Hummingbird Salamander(29)



In addition to the main corporation and its subsidiaries, there were, as always, a flurry of shell companies and investments in other corporations. (Incorp Corp, Inc., was my favorite.) Which was where the crude and the blunt became a knot.

I wasn’t yet ready to undo the knot. I just needed to know what company names Vilcapampa had operated under in the Pacific Northwest, to get a sense of other physical locations that might hold the clue to a hummingbird, a salamander.

The easiest thing was to locate the properties Silvina herself held or leased. What was in her name? The storage palace, until recently, because so unprofitable, no doubt. The history there was fraught. Her father had basically bought the whole mountain, fenced off most of it, and had briefly intended to continue an abandoned mining operation near the summit. Except permits had been difficult to get due to community concerns, and he’d withdrawn from the effort after a year or two. Contented himself with some halfhearted logging.

Which fit a pattern: whenever Vilcapampa Senior seemed on the verge of being in the public eye, the shell companies would retreat and he would move on to something else. But he rarely parted with the properties, clearly preferring they lie derelict than be sold to anyone else. In 2007, perhaps at Silvina’s initiative, a lot of money had been sunk into trying to create a second storage palace farther up the mountain, and they’d even broken ground. Perhaps to salvage the initial investment. But then the 2008 recession hit, and Silvina or her father had decided to abandon the idea. Leaving just a storage unit business in the foothills that dipped in and out of the red. Tax shelter?

Shortly thereafter, it felt as if her father had lost his last scrap of patience with Silvina. Or he’d discovered the money she’d stolen from him. I couldn’t tell which came first. Or if the company had recovered the funds. Nor even how much money Silvina had stolen. It must have been a lot, because from then on she had to provide for herself.

I also found an apartment that she’d owned until a year before and then sold. Occupied. Had been rented by Silvina to a series of what looked like college students. No clues there.

But: where had Silvina lived while surveilling me? No record of it.

After another drink, another thought: that she could have been watching the house. That she could have known all kinds of facts about my family.

The veering, the drift—it told me I was rattled. I bore down, there at the bar, holding court with my fourth drink. Ten in the end. Ten companies I could find with connections to Vilcapampa. Thirty properties. I scanned the lists trying to visualize the parts of town. The neighborhoods. The purpose of each. Some were leased as gas stations or hardware stores. Others as restaurants. A fair amount of commercial property. But also apartment complexes.

It wasn’t until I wrote the addresses down, until I looked at the full list, that it hit me.

The numbers. From behind the hummingbird’s eyes: 23 and 51.

And right in the middle of Silvina’s properties: 3215 Avalon Boulevard.

That had to mean something.

Registered to a tenant that didn’t exist. Alexander Humboldt. Clever, but not clever.

It wasn’t that I suddenly became sober. It was that I was exuberantly, profoundly drunk. Maybe because it made me forget about Fusk. Maybe because it felt manageable: checking out an apartment in my hometown.

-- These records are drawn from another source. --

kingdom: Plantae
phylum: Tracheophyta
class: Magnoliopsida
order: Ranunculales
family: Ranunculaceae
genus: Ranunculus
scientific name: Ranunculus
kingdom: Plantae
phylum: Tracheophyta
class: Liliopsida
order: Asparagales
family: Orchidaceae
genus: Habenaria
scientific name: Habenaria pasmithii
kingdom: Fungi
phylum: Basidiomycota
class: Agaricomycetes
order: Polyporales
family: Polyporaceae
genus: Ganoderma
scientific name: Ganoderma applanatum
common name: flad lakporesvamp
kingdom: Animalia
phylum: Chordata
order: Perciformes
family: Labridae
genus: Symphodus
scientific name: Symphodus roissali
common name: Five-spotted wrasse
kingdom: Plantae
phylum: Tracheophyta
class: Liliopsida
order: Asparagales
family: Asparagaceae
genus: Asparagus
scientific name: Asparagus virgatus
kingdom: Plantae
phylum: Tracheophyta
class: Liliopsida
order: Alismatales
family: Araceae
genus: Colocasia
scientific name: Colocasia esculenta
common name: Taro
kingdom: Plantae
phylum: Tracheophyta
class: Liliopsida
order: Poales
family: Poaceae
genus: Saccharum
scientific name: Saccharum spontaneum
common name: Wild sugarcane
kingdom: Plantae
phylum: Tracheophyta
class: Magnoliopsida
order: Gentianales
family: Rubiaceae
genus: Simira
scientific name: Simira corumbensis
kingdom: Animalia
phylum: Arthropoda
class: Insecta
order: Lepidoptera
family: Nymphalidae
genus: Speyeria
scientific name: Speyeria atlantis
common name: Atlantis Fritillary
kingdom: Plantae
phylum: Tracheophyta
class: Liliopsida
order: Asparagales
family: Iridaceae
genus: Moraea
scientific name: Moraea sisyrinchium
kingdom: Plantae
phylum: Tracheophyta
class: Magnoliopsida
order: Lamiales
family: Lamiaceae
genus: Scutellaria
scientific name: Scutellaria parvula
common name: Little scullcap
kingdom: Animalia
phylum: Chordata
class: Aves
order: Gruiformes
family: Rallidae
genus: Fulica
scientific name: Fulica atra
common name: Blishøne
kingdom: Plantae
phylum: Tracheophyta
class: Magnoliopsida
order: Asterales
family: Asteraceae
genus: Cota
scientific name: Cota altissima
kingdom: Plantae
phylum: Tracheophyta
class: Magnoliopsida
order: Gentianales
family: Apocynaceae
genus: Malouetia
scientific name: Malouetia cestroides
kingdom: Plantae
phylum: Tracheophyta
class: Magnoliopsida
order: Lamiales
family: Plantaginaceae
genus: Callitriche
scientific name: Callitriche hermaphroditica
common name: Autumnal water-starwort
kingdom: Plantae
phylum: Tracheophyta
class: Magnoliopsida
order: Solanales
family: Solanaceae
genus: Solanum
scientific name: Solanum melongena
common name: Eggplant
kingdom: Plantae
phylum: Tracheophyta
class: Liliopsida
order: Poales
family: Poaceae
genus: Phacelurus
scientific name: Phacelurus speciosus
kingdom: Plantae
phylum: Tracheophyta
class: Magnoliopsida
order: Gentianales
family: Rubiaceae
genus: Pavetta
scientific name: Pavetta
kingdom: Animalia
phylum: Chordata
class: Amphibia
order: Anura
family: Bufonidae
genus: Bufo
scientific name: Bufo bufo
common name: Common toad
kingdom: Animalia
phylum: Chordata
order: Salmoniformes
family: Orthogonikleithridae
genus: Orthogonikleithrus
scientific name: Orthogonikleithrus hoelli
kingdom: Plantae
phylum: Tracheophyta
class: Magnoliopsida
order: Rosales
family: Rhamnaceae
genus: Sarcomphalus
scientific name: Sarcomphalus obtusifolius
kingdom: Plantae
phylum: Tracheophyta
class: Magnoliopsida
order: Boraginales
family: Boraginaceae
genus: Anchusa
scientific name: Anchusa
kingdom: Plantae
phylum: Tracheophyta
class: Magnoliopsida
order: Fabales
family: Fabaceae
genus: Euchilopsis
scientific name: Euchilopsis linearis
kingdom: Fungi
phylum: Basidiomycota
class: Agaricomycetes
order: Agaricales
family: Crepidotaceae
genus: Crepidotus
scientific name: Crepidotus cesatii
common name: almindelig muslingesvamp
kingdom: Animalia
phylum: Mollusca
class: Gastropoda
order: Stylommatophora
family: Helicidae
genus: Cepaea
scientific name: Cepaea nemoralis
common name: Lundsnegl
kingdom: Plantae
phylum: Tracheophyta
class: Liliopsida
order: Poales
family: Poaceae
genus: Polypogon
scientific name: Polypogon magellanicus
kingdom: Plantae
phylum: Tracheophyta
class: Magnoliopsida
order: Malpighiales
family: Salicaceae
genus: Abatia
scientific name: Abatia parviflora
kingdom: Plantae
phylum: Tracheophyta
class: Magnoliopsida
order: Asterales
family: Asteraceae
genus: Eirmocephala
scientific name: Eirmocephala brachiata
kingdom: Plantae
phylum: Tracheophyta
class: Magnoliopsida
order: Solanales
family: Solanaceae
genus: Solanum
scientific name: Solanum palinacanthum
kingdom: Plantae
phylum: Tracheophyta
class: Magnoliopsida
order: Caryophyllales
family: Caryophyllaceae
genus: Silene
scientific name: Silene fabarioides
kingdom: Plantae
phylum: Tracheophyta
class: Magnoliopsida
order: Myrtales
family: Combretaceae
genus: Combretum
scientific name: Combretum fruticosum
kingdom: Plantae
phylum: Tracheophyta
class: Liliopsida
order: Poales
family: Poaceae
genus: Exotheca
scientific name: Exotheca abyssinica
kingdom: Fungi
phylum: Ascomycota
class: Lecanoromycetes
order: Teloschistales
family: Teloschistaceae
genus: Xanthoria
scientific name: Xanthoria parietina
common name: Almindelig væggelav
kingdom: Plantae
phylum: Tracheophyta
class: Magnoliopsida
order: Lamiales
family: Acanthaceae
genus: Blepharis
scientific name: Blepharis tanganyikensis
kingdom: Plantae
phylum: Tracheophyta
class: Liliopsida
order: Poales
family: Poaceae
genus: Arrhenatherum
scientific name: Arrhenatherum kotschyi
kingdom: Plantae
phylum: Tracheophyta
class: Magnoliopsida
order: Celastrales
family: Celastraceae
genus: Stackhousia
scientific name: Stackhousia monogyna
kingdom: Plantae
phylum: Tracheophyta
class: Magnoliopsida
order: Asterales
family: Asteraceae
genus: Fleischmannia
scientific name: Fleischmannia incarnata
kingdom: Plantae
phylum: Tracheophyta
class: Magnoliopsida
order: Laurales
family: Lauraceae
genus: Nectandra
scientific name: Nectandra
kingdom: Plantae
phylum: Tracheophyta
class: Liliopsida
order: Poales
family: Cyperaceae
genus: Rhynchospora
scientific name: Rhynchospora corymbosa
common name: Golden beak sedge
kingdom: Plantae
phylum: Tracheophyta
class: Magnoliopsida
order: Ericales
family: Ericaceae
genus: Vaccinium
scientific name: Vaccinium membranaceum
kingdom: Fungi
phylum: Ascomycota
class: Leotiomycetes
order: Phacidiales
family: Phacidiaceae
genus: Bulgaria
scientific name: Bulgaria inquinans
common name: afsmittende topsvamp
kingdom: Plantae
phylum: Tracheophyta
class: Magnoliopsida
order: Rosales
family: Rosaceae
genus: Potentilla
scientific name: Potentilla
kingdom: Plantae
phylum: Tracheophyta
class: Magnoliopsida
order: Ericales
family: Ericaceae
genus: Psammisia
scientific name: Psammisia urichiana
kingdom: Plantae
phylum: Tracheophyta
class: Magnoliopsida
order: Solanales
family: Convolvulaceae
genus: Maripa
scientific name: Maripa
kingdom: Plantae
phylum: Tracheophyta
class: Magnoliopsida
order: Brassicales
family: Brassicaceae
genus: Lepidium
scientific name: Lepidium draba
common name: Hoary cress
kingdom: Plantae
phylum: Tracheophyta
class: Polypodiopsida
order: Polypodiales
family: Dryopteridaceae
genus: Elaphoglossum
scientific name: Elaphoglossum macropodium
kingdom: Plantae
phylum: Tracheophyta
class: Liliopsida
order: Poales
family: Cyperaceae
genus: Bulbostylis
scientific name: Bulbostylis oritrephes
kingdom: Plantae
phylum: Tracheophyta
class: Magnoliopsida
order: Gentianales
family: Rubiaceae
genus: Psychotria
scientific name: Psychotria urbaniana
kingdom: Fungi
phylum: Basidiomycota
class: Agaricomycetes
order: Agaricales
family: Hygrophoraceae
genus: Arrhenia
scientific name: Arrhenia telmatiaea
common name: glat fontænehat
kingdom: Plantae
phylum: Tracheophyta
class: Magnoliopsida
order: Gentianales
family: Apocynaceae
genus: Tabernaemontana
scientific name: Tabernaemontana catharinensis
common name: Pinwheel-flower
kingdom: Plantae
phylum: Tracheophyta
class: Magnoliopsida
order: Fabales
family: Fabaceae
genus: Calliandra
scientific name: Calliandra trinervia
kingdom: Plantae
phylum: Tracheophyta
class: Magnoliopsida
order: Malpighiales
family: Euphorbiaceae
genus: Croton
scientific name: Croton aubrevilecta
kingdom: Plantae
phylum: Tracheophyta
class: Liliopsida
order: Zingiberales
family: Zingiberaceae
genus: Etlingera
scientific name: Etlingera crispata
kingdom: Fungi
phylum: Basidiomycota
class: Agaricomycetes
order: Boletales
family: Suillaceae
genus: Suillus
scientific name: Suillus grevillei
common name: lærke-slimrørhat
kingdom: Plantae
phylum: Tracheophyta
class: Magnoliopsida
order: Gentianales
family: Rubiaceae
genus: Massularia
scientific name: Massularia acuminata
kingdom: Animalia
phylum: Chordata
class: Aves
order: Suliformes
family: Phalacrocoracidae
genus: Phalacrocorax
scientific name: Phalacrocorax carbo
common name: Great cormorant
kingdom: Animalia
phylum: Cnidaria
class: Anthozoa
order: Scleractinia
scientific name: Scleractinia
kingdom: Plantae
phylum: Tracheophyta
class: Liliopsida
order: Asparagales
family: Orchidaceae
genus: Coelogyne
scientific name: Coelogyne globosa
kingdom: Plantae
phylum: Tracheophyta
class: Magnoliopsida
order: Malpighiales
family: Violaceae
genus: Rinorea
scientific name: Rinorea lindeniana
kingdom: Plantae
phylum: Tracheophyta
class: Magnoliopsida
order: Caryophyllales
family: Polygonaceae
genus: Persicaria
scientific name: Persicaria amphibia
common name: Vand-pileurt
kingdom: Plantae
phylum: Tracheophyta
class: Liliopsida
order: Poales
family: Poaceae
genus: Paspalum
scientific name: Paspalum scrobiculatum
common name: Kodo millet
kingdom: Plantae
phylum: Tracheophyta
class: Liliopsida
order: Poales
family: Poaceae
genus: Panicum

I felt like I’d won the lottery.

But, really, it was what Silvina wanted me to find.





THE DAMAGE





[35]


I knew the risk in giving myself over to Silvina’s mystery. I did, on some level, know. But on another level, this drift felt more like depth to me. I wasn’t drifting; I was being pulled deeper, and, with each step I took, I learned more, and thought that just around the corner … it would end. I would have the answers and, tug of disappointment, life would return to normal.

Knowledge was power, right? That’s what Alex liked to say, because he liked to say simple things. But the truth is, I enjoyed the sensation as much as I enjoyed badly lit bars and unfamiliar men, as if losing your balance was a kind of pleasure. That sweet retreat from control and yet you knew someone was in control.

Because Silvina was always there, far ahead of me, even though she was dead. Beckoning me on, and me too stupid, or too smart, not to follow.

As the plane landed and I turned my phone back on, I remember thinking: what world was I returning to? Would this be the time something had happened to make it unrecognizable?

On the familiar route from the airport to the house, the weather had turned warm and humid even though it was winter. In a day or two, it would freeze again. Bees would die in confusion. The plants that had bloomed out of season would fade and decay. Alerts popping up that a pandemic raged in far-distant places.

Almost dusk, but enough of that dark gold, late-afternoon light. Staring once again out the window, observer in my own life, I saw the holding pond around the corner from home. The crosshatched branches of a beaver’s lodge, there, where the creek became something human-made.

I hadn’t seen it before, the pond or the lodge. Not really. It had registered as dead branches, just something clogging up the system. And maybe this time, too, for the last time. I can’t recall if I passed that way again; it wasn’t the usual route. But that time or the next, I saw it as a home. As someone’s home. Something’s home. Right in the middle of our subdivision. And how had that happened? Weren’t they supposed to be out there, in the parks, in the wilderness? That was the agreement. Not here. Not with us. Beside us.